> **Goal of the exercise**:
Reproduce every line of the listing below verbatim, without changing any text.

> **Task inputs**:
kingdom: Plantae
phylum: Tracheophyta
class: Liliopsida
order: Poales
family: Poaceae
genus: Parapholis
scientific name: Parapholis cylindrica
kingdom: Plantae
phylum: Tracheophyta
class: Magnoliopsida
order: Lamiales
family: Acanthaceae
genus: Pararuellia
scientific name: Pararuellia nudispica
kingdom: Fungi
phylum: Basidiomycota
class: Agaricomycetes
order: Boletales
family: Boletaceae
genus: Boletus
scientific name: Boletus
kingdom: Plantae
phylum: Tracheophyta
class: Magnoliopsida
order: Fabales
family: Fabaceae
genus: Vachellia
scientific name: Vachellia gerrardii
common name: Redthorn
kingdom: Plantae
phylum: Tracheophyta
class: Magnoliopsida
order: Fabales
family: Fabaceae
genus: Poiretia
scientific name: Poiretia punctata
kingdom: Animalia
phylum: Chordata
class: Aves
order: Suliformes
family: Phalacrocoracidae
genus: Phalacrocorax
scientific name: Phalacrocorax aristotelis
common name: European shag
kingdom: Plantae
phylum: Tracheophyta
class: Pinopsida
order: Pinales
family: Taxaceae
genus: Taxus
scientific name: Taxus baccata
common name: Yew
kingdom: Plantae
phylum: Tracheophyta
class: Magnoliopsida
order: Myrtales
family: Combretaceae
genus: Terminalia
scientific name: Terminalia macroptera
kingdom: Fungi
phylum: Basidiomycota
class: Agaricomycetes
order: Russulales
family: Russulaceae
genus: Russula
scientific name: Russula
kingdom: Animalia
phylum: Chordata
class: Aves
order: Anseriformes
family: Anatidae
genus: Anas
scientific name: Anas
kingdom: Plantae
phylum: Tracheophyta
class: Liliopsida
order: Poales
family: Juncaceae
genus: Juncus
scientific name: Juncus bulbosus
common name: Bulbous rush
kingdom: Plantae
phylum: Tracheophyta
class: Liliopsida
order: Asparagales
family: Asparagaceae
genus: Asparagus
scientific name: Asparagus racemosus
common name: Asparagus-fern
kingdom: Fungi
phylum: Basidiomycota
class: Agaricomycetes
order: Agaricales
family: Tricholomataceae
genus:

> **The reply**:
kingdom: Plantae
phylum: Tracheophyta
class: Liliopsida
order: Poales
family: Poaceae
genus: Parapholis
scientific name: Parapholis cylindrica
kingdom: Plantae
phylum: Tracheophyta
class: Magnoliopsida
order: Lamiales
family: Acanthaceae
genus: Pararuellia
scientific name: Pararuellia nudispica
kingdom: Fungi
phylum: Basidiomycota
class: Agaricomycetes
order: Boletales
family: Boletaceae
genus: Boletus
scientific name: Boletus
kingdom: Plantae
phylum: Tracheophyta
class: Magnoliopsida
order: Fabales
family: Fabaceae
genus: Vachellia
scientific name: Vachellia gerrardii
common name: Redthorn
kingdom: Plantae
phylum: Tracheophyta
class: Magnoliopsida
order: Fabales
family: Fabaceae
genus: Poiretia
scientific name: Poiretia punctata
kingdom: Animalia
phylum: Chordata
class: Aves
order: Suliformes
family: Phalacrocoracidae
genus: Phalacrocorax
scientific name: Phalacrocorax aristotelis
common name: European shag
kingdom: Plantae
phylum: Tracheophyta
class: Pinopsida
order: Pinales
family: Taxaceae
genus: Taxus
scientific name: Taxus baccata
common name: Yew
kingdom: Plantae
phylum: Tracheophyta
class: Magnoliopsida
order: Myrtales
family: Combretaceae
genus: Terminalia
scientific name: Terminalia macroptera
kingdom: Fungi
phylum: Basidiomycota
class: Agaricomycetes
order: Russulales
family: Russulaceae
genus: Russula
scientific name: Russula
kingdom: Animalia
phylum: Chordata
class: Aves
order: Anseriformes
family: Anatidae
genus: Anas
scientific name: Anas
kingdom: Plantae
phylum: Tracheophyta
class: Liliopsida
order: Poales
family: Juncaceae
genus: Juncus
scientific name: Juncus bulbosus
common name: Bulbous rush
kingdom: Plantae
phylum: Tracheophyta
class: Liliopsida
order: Asparagales
family: Asparagaceae
genus: Asparagus
scientific name: Asparagus racemosus
common name: Asparagus-fern
kingdom: Fungi
phylum: Basidiomycota
class: Agaricomycetes
order: Agaricales
family: Tricholomataceae
genus:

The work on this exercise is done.